If BC Transit wants to unload 20 used hydrogen fuel cell buses, it could always post an ad on Craigslist in Europe, where transit authorities and municipal governments are planning to buy hundreds of hydrogen fuel cell buses over the next few years.

BC Transit is taking bids on its fleet of 20 experimental hydrogen fuel cell buses built by Burnaby’s Ballard Power Systems (TSX:BLD) and plans to go back to burning diesel.

Although the buses have prevented more 5,000 tonnes of carbon dioxide from going into the atmosphere (hydrogen fuel cells produce no emissions), the transit authority has deemed them too expensive to continue to operate.One of the problems has been getting fuel.

BC Transit has had to truck hydrogen across the country from Quebec. As Business in Vancouver reported last year , Air Liquide had planned to build a new hydrogen plant in North Vancouver, in connection with two existing chemical plants there. That would have provided a local hydrogen supply.

But Ballard COO Paul Cass said the company would have needed an ongoing funding commitment from the provincial government and BC Transit to keep the buses on the road to make the plant viable – something they weren’t prepared to do.

“Air Liquide was very engaged and very willing to step up and fund a big, big portion of that development, but they needed the bus fleet to create the demand to actually justify doing it,” Cass said.

BC Transit paid $89 million for the buses, which ran as a five-year demonstration project in Whistler.
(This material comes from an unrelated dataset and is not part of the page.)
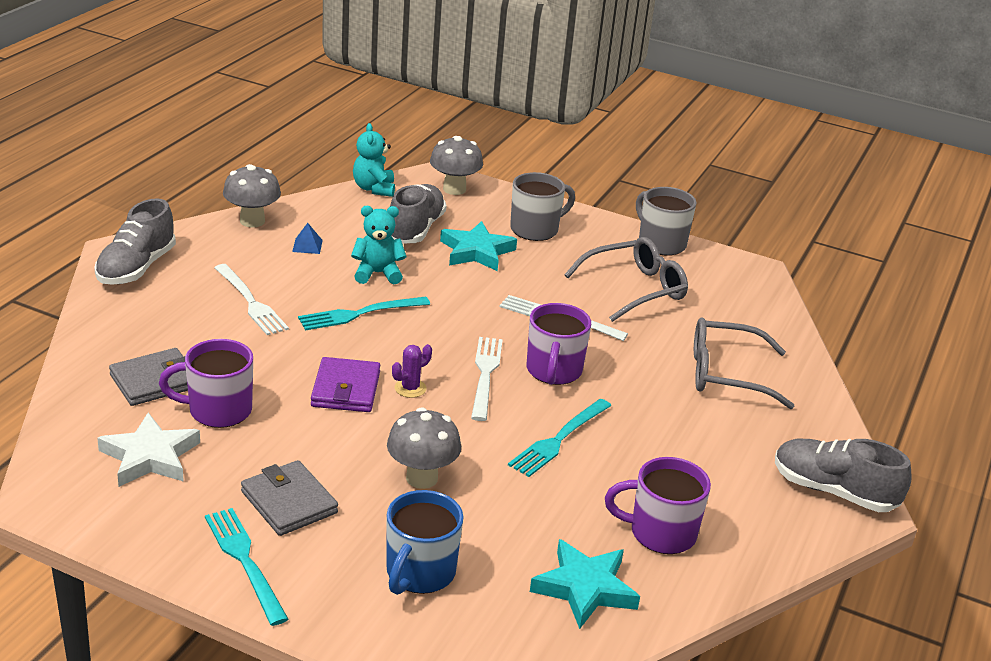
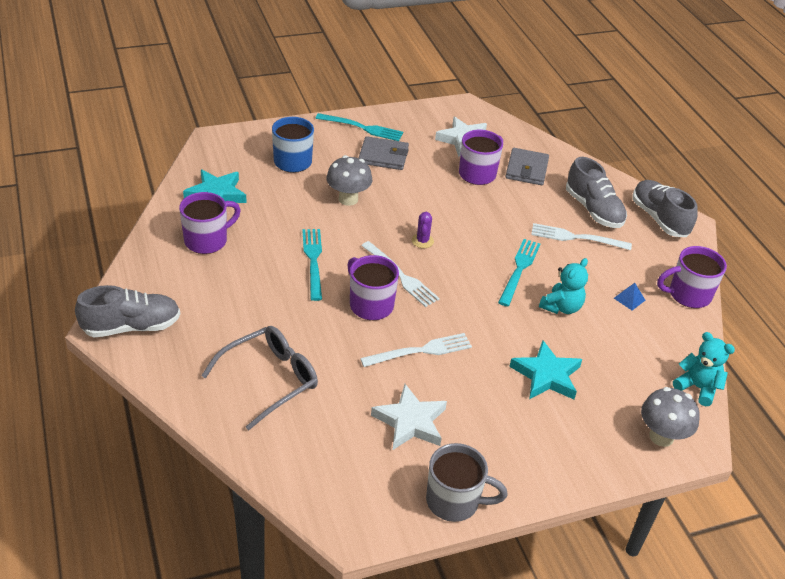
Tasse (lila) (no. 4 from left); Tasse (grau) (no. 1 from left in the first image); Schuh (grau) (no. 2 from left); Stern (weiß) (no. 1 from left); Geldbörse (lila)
They were launched in time for the 2010 Winter Olympics as a showcase for B.C. technology. And from that perspective, the project was a success, Cass said, as Ballard has received orders for its bus fuel cell modules in Asia, Europe and the U.S.

To date, he said Ballard has sold close to 100 of the bus modules, although many of those were sold before the Whistler fleet was launched.

“How has that fleet helped deployment of buses around the world? It’s helped a lot,” Cass said.

There is currently a surging demand in Europe for hydrogen fuel cell buses. Just last month, five European bus manufacturers signed an agreement that calls for 500 to 1,000 hydrogen fuel cell buses to be rolled out across Europe between 2017 and 2020. Ballard already has a partnership with at least one of those manufacturers, Van Hool NV.

As for the Whistler bus fleet, it’s not known how much BC Transit hopes to get for the high-tech buses. BC Transit did not respond to BIV’s request for an interview.